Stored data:

◇ ◇ ◇ ◇ ◇

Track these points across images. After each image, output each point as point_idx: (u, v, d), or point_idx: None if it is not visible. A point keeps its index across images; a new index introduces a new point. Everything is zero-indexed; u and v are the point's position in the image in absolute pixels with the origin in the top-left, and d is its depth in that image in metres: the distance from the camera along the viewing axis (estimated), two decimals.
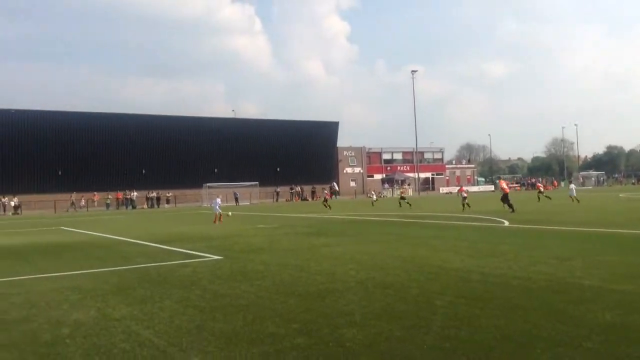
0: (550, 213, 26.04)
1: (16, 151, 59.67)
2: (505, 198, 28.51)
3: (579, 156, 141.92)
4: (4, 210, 54.09)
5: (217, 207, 27.39)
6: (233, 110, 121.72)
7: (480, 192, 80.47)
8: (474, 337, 5.69)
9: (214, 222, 26.24)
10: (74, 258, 14.18)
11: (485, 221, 21.99)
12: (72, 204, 57.39)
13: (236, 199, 59.12)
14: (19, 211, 53.62)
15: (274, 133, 74.73)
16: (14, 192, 55.68)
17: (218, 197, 30.73)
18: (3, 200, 54.96)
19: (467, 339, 5.63)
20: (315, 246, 14.94)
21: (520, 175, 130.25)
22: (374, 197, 50.37)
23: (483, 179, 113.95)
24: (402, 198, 38.96)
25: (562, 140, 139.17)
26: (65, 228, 27.45)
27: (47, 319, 7.20)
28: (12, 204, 54.25)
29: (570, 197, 36.22)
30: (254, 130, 74.02)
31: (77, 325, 6.82)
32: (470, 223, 21.68)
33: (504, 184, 32.83)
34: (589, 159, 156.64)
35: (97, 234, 22.75)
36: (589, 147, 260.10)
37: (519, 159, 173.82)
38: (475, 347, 5.34)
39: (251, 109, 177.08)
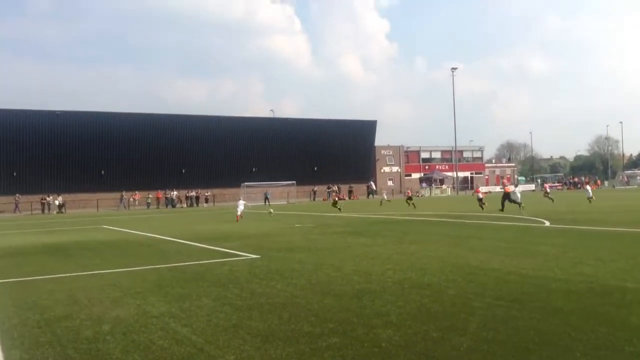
0: (593, 213, 25.36)
1: (61, 151, 61.42)
2: (504, 197, 29.16)
3: (623, 154, 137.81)
4: (49, 209, 55.78)
5: (241, 207, 29.44)
6: (271, 110, 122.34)
7: (521, 191, 78.95)
8: (512, 340, 5.59)
9: (237, 220, 27.85)
10: (115, 256, 14.53)
11: (525, 221, 21.57)
12: (121, 199, 58.90)
13: (266, 199, 59.34)
14: (63, 210, 55.19)
15: (312, 132, 74.91)
16: (58, 192, 57.36)
17: (241, 199, 32.50)
18: (48, 199, 56.67)
19: (504, 342, 5.53)
20: (352, 246, 14.92)
21: (562, 174, 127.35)
22: (385, 196, 49.53)
23: (523, 178, 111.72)
24: (410, 199, 38.90)
25: (607, 138, 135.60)
26: (107, 227, 28.14)
27: (88, 316, 7.39)
28: (57, 202, 55.90)
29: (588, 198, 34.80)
30: (291, 129, 74.37)
31: (117, 321, 6.99)
32: (509, 223, 21.29)
33: (507, 183, 32.83)
34: (634, 158, 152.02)
35: (138, 232, 23.24)
36: (634, 145, 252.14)
37: (561, 157, 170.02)
38: (513, 350, 5.25)
39: (289, 108, 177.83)
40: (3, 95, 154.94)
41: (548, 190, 42.84)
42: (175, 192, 62.08)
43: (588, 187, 38.99)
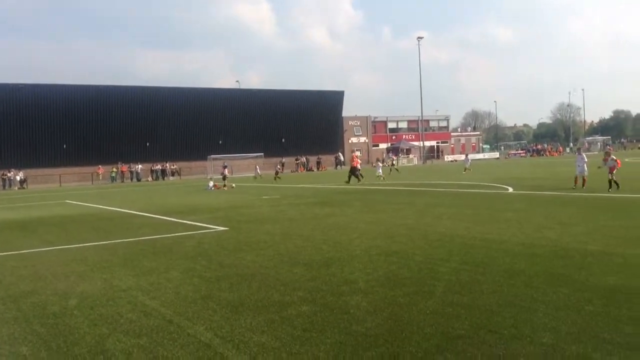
0: (554, 179, 25.95)
1: (21, 125, 59.61)
2: (352, 170, 31.46)
3: (584, 121, 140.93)
4: (10, 185, 54.38)
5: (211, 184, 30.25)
6: (237, 81, 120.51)
7: (485, 159, 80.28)
8: (477, 303, 5.73)
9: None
10: (80, 231, 14.29)
11: (490, 188, 21.96)
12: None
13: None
14: (24, 185, 53.89)
15: (279, 103, 74.28)
16: (19, 167, 55.88)
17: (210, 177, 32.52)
18: (9, 174, 55.19)
19: (469, 304, 5.67)
20: (319, 216, 14.99)
21: (525, 142, 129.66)
22: (381, 169, 39.74)
23: (488, 146, 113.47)
24: (392, 165, 40.49)
25: (569, 105, 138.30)
26: (71, 202, 27.61)
27: (54, 291, 7.29)
28: (18, 178, 54.50)
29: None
30: (258, 100, 73.59)
31: (84, 296, 6.91)
32: (474, 190, 21.65)
33: (355, 157, 33.78)
34: (595, 124, 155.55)
35: (103, 207, 22.88)
36: (596, 112, 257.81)
37: (524, 125, 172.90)
38: (478, 312, 5.38)
39: (255, 80, 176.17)
40: None
41: (394, 162, 44.66)
42: (140, 166, 61.11)
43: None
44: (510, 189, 20.95)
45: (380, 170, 37.42)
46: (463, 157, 47.96)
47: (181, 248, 10.44)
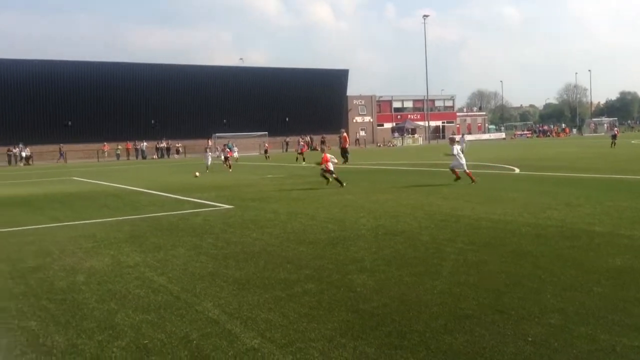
0: (560, 160, 25.84)
1: (26, 102, 59.58)
2: (344, 151, 31.63)
3: (591, 102, 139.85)
4: (15, 161, 54.51)
5: (209, 159, 29.27)
6: (241, 59, 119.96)
7: (491, 139, 79.90)
8: (484, 283, 5.73)
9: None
10: (86, 207, 14.32)
11: (496, 169, 21.89)
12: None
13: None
14: (30, 162, 54.02)
15: (283, 82, 73.89)
16: (24, 143, 55.92)
17: (208, 151, 31.43)
18: (14, 151, 55.30)
19: (476, 285, 5.67)
20: (324, 195, 14.97)
21: (531, 122, 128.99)
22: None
23: (494, 127, 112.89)
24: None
25: (575, 86, 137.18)
26: (76, 178, 27.66)
27: (62, 267, 7.32)
28: (23, 154, 54.61)
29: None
30: (262, 79, 73.19)
31: (92, 272, 6.95)
32: (480, 171, 21.57)
33: (345, 137, 34.21)
34: (602, 105, 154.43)
35: (108, 183, 22.92)
36: (602, 93, 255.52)
37: (530, 105, 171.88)
38: (485, 292, 5.38)
39: (259, 58, 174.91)
40: None
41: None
42: (145, 144, 61.12)
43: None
44: (517, 170, 20.87)
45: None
46: (468, 137, 46.34)
47: (187, 225, 10.47)
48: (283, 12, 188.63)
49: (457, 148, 16.96)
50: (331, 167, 17.02)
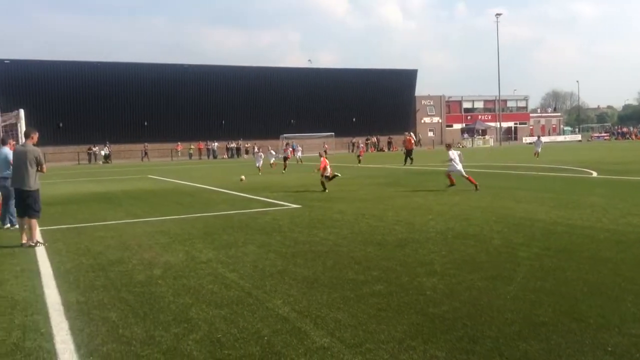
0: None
1: (105, 103, 62.50)
2: (409, 153, 31.55)
3: None
4: (95, 159, 57.27)
5: (260, 160, 29.49)
6: (309, 60, 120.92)
7: (566, 141, 76.87)
8: (560, 290, 5.53)
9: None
10: (161, 204, 14.87)
11: (572, 172, 21.05)
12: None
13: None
14: (109, 160, 56.59)
15: (350, 82, 73.92)
16: (104, 142, 58.69)
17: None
18: (94, 149, 58.11)
19: (552, 291, 5.48)
20: (392, 196, 14.88)
21: (609, 124, 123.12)
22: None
23: (570, 128, 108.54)
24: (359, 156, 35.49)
25: None
26: (152, 176, 28.76)
27: (139, 261, 7.64)
28: (103, 153, 57.28)
29: None
30: (330, 79, 73.51)
31: (168, 266, 7.21)
32: (555, 174, 20.83)
33: (410, 139, 33.31)
34: None
35: (182, 182, 23.69)
36: None
37: (608, 107, 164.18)
38: (562, 299, 5.20)
39: (327, 58, 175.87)
40: (42, 47, 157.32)
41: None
42: (216, 144, 62.78)
43: None
44: (595, 173, 19.98)
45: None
46: (535, 138, 44.63)
47: (257, 223, 10.67)
48: (351, 11, 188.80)
49: (454, 153, 16.35)
50: (328, 172, 16.91)
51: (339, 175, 17.87)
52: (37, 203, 9.15)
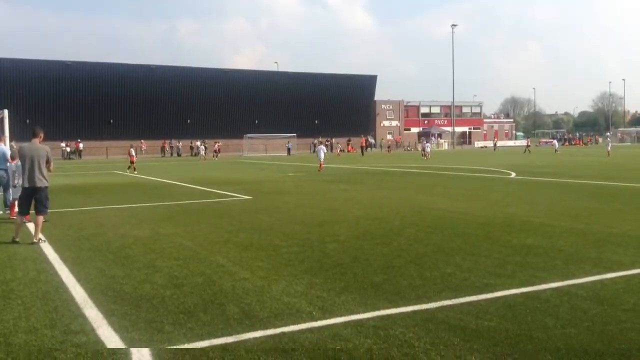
0: (561, 167, 27.53)
1: (72, 101, 63.55)
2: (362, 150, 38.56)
3: (625, 111, 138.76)
4: (67, 156, 58.56)
5: (322, 154, 28.73)
6: (276, 62, 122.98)
7: (515, 146, 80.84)
8: (417, 250, 7.93)
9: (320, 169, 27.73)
10: (130, 195, 16.90)
11: (495, 173, 23.82)
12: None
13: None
14: (78, 156, 57.78)
15: (313, 86, 76.38)
16: (72, 139, 59.87)
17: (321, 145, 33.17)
18: (62, 145, 59.27)
19: (410, 250, 7.89)
20: (332, 191, 17.25)
21: (564, 130, 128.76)
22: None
23: (522, 134, 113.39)
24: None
25: (610, 94, 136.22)
26: (119, 172, 30.52)
27: (114, 234, 9.77)
28: (69, 149, 58.41)
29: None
30: (293, 83, 75.84)
31: (137, 238, 9.36)
32: (480, 175, 23.54)
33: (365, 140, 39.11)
34: (638, 114, 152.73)
35: (148, 177, 25.61)
36: (638, 103, 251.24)
37: (565, 113, 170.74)
38: (413, 254, 7.59)
39: (289, 62, 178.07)
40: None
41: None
42: (180, 143, 64.44)
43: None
44: (513, 174, 22.78)
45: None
46: (490, 143, 48.29)
47: (211, 210, 12.88)
48: (307, 14, 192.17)
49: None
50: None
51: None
52: (48, 200, 9.38)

◇ ◇ ◇ ◇ ◇

▶ [WORK TO COMPLETE] Please output the lines above beginning at the line with "47: (181, 248, 10.44)" and ending after the line with "50: (331, 167, 17.02)", precisely as written and with no pictures.

▶ [YOUR SOLUTION]
47: (181, 248, 10.44)
0: (560, 160, 25.84)
1: (26, 102, 59.58)
2: (344, 151, 31.63)
3: (591, 102, 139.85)
4: (15, 161, 54.51)
5: (209, 159, 29.27)
6: (241, 59, 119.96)
7: (491, 139, 79.90)
8: (484, 283, 5.73)
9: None
10: (86, 207, 14.32)
11: (496, 169, 21.89)
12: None
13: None
14: (30, 162, 54.02)
15: (283, 82, 73.89)
16: (24, 143, 55.92)
17: (208, 151, 31.43)
18: (14, 151, 55.30)
19: (476, 285, 5.67)
20: (324, 195, 14.97)
21: (531, 122, 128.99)
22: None
23: (494, 127, 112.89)
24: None
25: (575, 86, 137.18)
26: (76, 178, 27.66)
27: (62, 267, 7.32)
28: (23, 154, 54.61)
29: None
30: (262, 79, 73.19)
31: (92, 272, 6.95)
32: (480, 171, 21.57)
33: (345, 137, 34.21)
34: (602, 105, 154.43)
35: (108, 183, 22.92)
36: (602, 93, 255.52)
37: (530, 105, 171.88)
38: (485, 292, 5.38)
39: (259, 58, 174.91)
40: None
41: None
42: (145, 144, 61.12)
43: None
44: (517, 170, 20.87)
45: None
46: (468, 137, 46.34)
47: (187, 225, 10.47)
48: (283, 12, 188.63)
49: (457, 148, 16.96)
50: (331, 167, 17.02)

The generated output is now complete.